__Saved data entries__

-=-=-

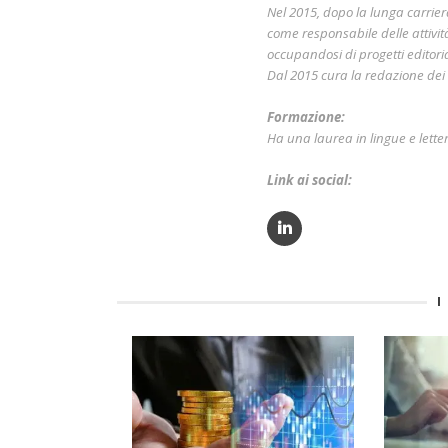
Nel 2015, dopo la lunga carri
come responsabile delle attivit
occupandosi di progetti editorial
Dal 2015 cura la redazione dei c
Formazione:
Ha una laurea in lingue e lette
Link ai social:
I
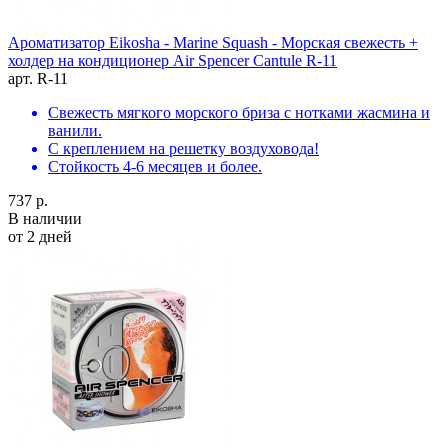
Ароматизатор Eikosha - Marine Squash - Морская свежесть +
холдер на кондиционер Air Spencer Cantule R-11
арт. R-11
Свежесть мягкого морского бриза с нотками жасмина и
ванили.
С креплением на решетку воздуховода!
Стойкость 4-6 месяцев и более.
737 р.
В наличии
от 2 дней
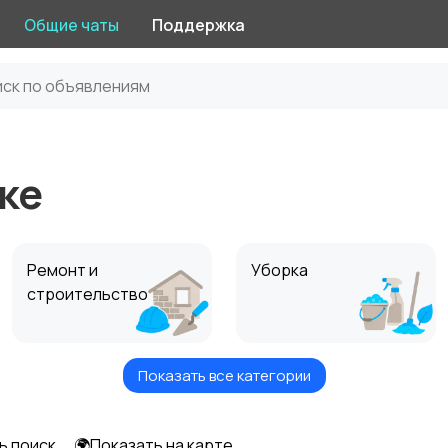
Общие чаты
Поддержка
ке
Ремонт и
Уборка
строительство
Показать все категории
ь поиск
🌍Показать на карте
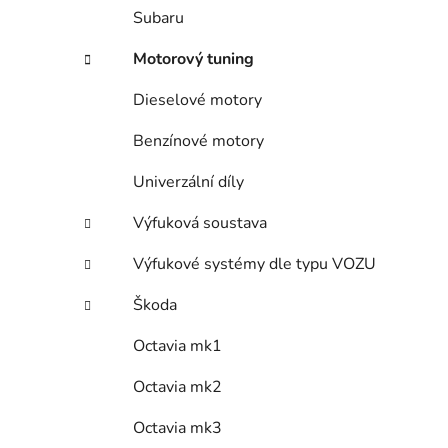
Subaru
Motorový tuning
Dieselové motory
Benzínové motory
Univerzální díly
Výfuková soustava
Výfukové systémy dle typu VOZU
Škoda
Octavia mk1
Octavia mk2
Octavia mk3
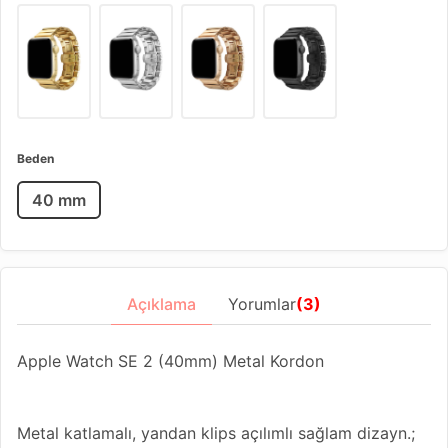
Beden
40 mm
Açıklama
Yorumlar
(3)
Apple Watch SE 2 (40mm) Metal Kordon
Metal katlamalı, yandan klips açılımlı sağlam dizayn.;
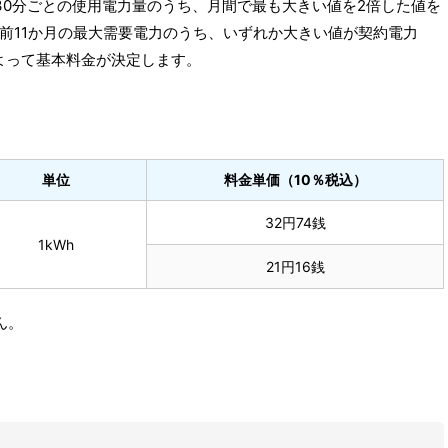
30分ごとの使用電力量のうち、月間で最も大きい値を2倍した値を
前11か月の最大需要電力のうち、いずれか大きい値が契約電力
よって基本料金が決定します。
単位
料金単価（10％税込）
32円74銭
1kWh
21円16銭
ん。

-=-=-

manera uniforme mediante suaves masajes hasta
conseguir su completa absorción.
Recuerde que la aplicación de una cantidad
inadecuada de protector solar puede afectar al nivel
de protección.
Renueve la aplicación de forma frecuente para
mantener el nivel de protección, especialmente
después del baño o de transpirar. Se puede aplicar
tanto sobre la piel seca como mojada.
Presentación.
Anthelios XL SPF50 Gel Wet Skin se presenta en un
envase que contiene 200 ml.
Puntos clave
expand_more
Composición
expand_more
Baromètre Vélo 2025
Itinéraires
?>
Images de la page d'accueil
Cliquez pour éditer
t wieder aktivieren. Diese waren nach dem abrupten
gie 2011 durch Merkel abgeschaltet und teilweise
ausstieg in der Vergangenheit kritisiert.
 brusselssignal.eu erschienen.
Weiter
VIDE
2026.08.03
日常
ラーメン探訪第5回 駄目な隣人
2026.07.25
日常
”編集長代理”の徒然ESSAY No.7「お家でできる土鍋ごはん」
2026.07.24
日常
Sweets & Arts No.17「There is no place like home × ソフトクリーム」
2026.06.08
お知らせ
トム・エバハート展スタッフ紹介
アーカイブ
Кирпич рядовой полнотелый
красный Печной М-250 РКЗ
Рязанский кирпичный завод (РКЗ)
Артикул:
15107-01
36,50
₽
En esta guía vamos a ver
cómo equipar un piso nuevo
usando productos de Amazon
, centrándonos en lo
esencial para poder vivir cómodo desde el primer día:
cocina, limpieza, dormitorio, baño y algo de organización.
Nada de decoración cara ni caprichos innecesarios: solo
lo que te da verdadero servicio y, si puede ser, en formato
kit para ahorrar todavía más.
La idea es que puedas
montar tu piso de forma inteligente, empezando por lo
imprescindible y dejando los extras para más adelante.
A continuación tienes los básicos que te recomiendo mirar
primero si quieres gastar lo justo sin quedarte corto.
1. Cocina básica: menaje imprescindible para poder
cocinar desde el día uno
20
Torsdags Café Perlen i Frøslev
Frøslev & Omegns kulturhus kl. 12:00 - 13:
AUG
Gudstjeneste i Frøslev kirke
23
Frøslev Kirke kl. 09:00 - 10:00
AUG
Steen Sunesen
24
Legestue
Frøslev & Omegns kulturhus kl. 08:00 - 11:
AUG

-=-=-

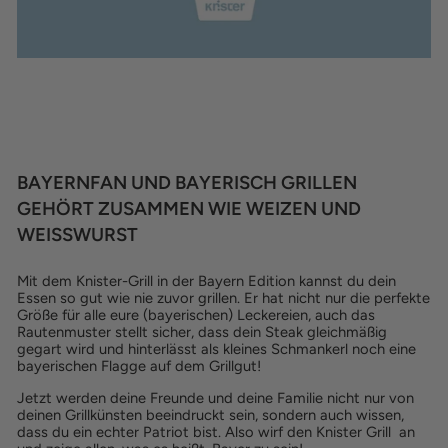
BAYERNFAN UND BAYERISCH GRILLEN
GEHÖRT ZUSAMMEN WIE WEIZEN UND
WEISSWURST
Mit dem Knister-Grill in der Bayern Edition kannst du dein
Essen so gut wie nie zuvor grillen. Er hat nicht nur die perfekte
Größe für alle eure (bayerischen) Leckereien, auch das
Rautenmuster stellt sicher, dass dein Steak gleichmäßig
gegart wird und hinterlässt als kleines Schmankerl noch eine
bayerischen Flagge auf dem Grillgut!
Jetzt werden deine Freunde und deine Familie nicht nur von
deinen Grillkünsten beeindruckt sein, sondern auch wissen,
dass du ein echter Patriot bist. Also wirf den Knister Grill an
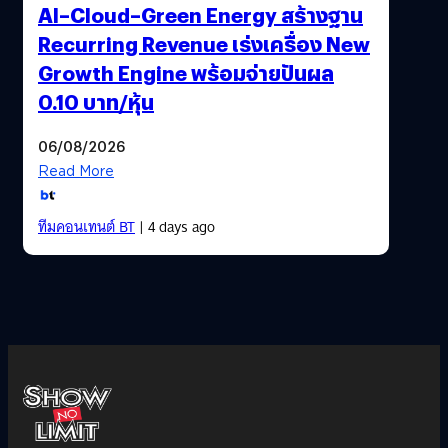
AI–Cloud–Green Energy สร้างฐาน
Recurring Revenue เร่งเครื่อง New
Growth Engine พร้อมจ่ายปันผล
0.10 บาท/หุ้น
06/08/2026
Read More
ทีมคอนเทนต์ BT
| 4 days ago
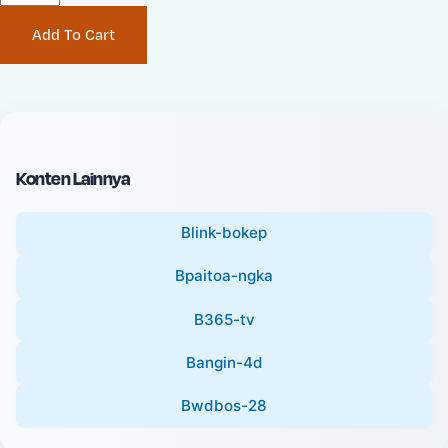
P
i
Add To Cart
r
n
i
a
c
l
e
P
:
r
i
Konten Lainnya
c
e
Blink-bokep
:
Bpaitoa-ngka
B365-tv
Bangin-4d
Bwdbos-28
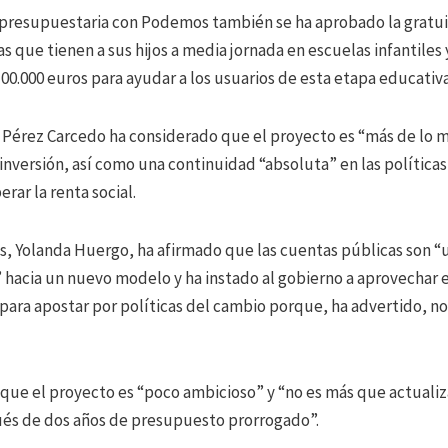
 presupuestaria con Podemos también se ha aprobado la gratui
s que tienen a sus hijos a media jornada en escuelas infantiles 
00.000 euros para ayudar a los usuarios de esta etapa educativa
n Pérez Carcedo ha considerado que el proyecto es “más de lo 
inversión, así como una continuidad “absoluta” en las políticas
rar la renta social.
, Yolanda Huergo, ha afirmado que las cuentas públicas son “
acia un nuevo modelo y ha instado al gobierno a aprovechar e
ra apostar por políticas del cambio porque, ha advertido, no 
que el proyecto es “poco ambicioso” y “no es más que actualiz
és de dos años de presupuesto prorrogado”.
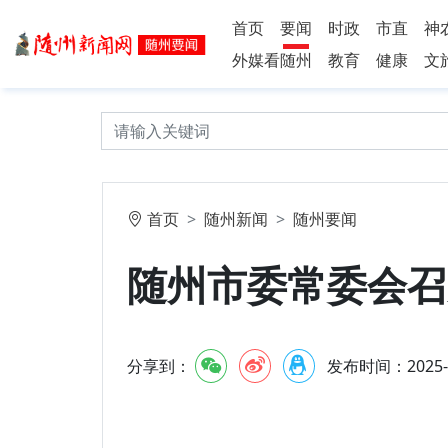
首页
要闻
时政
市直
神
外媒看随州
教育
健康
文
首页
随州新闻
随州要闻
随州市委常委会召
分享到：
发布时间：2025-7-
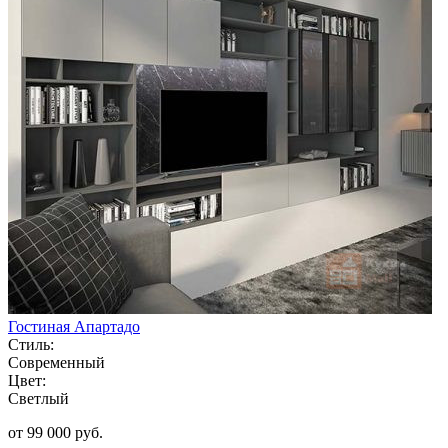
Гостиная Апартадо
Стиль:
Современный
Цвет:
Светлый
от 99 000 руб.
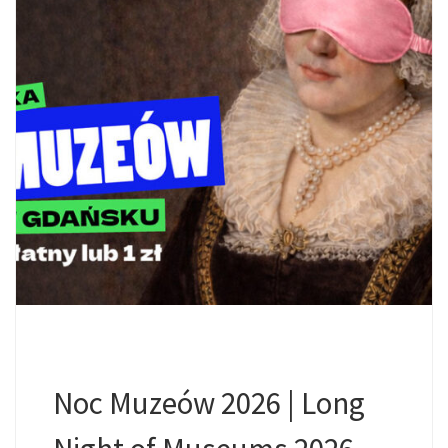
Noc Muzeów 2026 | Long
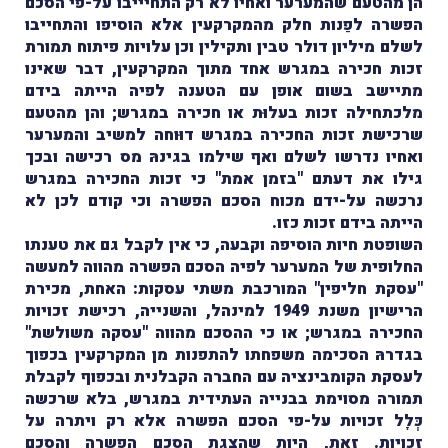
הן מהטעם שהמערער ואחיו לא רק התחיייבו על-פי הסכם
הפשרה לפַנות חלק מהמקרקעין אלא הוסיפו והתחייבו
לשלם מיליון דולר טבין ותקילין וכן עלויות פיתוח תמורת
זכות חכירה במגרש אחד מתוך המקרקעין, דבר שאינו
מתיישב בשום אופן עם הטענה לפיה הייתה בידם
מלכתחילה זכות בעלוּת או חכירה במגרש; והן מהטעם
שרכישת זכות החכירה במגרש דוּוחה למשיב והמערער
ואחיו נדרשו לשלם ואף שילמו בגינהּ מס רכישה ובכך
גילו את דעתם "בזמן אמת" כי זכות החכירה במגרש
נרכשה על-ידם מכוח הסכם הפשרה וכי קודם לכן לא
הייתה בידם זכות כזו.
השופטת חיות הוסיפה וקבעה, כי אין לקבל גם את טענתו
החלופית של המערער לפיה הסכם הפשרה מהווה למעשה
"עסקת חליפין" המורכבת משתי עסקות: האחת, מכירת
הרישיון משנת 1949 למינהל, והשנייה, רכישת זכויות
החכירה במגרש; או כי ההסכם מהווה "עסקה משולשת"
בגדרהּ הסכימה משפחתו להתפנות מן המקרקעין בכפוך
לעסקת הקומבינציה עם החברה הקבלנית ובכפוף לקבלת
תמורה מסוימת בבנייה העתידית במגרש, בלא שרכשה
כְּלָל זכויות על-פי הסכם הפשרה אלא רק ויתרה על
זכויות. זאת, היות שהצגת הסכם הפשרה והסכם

-=-=-

__Description of the task__
All lines carrying the word "Octavia" must be copied from the data above.

__Completed task__
Octavia mk1
Octavia mk2
Octavia mk3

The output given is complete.